February 2, 2017
By Sarah Sobanski
The municipality’s roads department has already spent around $69,000 more in the first half of its winter season than it did in 2015. That’s on salt alone from October to December in 2016. It’s also depleted half of its sand stockpiles where the same time frame in 2015 only used around a third.
The roads department’s winter season runs from fall to spring.
“Your winters go in between two years, so we call it a season,” said Operations manager Adrian Tomasini. “We spent all of our budget [but] we didn’t go over budget this year. That would be the winter from January to December for 2016.”

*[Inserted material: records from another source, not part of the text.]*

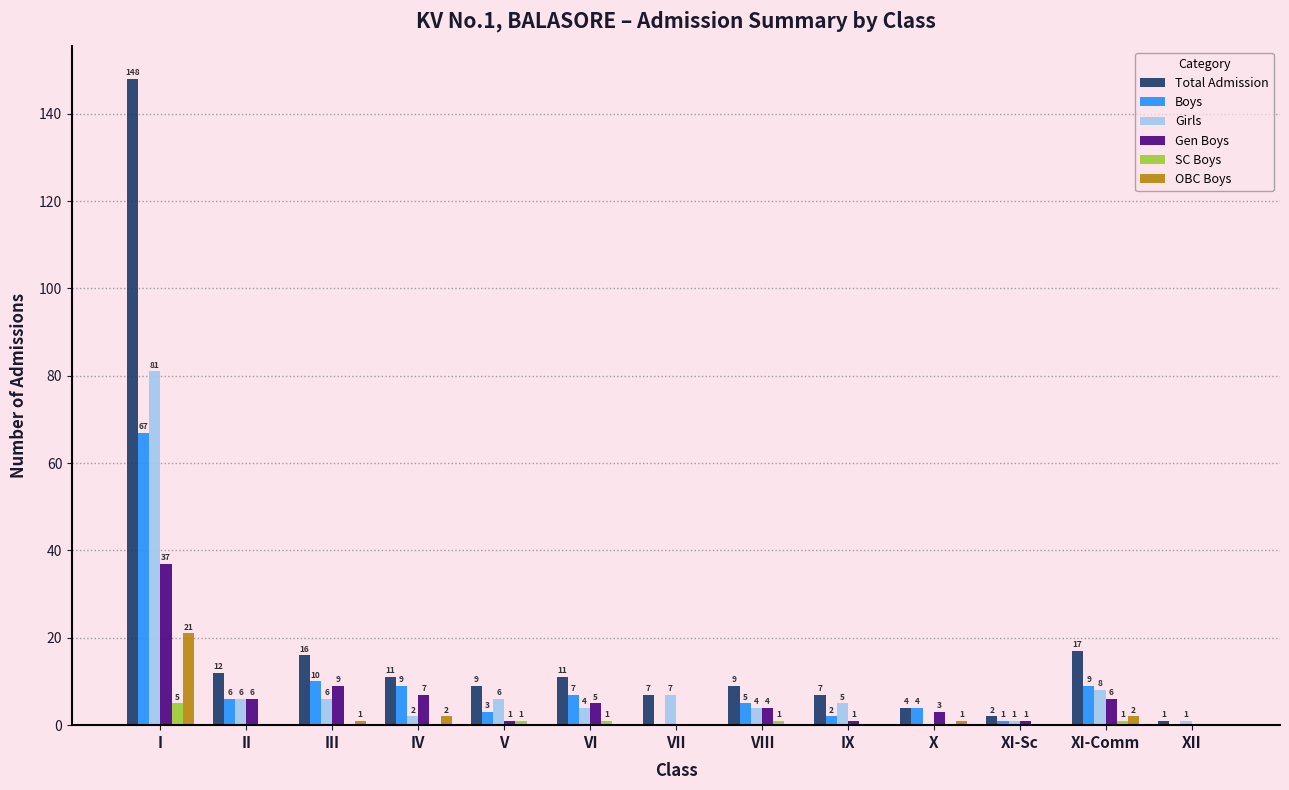

Where is Total Admission nearest to the value 74?

XI-Comm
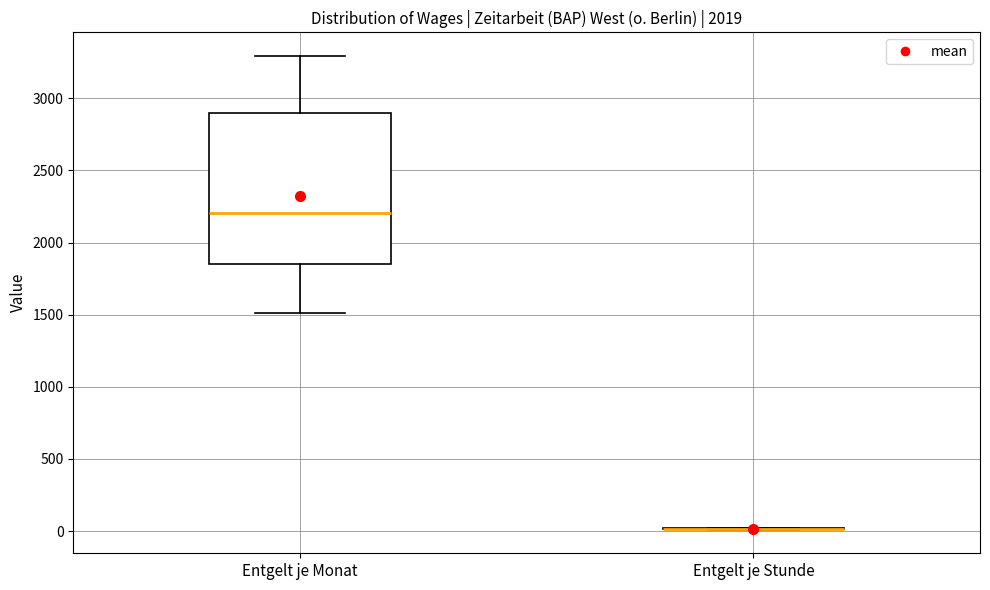

Comparing the boxes themselves (not the whiskers), which one is the tallest?

Entgelt je Monat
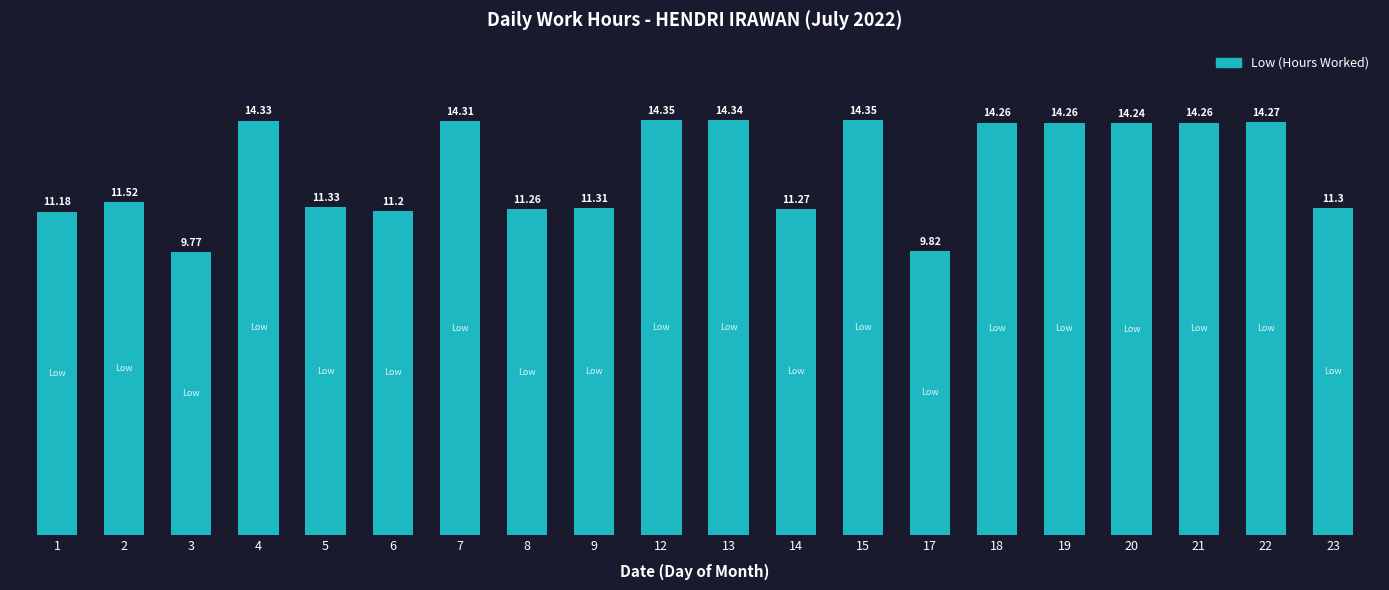

What is the ratio of the value at 18 to the value at 2?

1.2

In the early 2015-’16 season there were four winter events — any sort of precipitation from freezing rain to rain to snow. The first winter event of the 2016-’17 season was Oct. 28. There were 12 by the end of 2016. Comparatively, that’s three times the events from one year to the next between October and December.
“Now, you’re looking at two years that were day and night kind of a thing,” said Tomasini, explaining last season there wasn’t a lot of winter activity. This year, winter seemed to start in October where usually it starts in the last week of November. “You had two kind of oddball years, one really bad and one really not. Both of them weren’t normal on both ends of the scale.”
Every year, the roads department estimates its expenses based on how much it spent during the two previous winters. Based on that system, Tomasini estimated the beginning of this winter season should have cost around $40,000 more in salt than in 2015 as it was a mild season. Instead it was almost $30,000 more.
That means the first part of this winter was well over budget.
Luckily, the winter season runs over two budget years so there is some give to estimate a higher cost for 2017-’18 to afford this season’s heavy winter.
“That was my joke in council is that I’m OK now because we’re in 2017. We can forecast that we’re going to be using a little bit more for 2017 than we normally would have,” said Tomasini.
This year, the municipality also took on producing its own sand for its winter operations. Tomasini estimated Hastings Highlands has about 6,000 tonnes of stockpiled sand in one of its aggregate pits. Salt is ordered on demand.
Still, the winter just keeps hammering the area. Tomasini told Bancroft This Week on Jan. 23 the municipality has already seen eight winter events in January. He was expecting another event that night.
Tomasini suggested the roads department hadn’t really had a break. As of Jan. 23, workers had been out almost every weekend including the holidays.
“It takes a toll on them and they have to be in earlier than the storm starts. [Then], they have to be in later to get the people home after work and the kids to school or away from school. It wears on them a bit,” said Tomasini. “We’re not known as the first responders but sometimes we are the first guys out on the roads to help the police and the ambulances out. That’s what we do.”
The best kind of winter, according to the roads department, is a cold and dry one. Whether it’s rain, freezing rain or snow, the trucks hit the roads. They’re also out to sand gravel roads in mild weather. The sun melts the snow packed roads and makes them slippery when it gets colder at night. It’s the same for rain.
“You have to go down hills with 20 tonnes of sand. Gravity of course takes over. It’s been a very difficult winter because of that. The optimum winter that makes it easy for us is something that’s very cold because you have the traction and you don’t lose your sand on the roads. A colder winter is preferable for winter operations,” said Tomasini.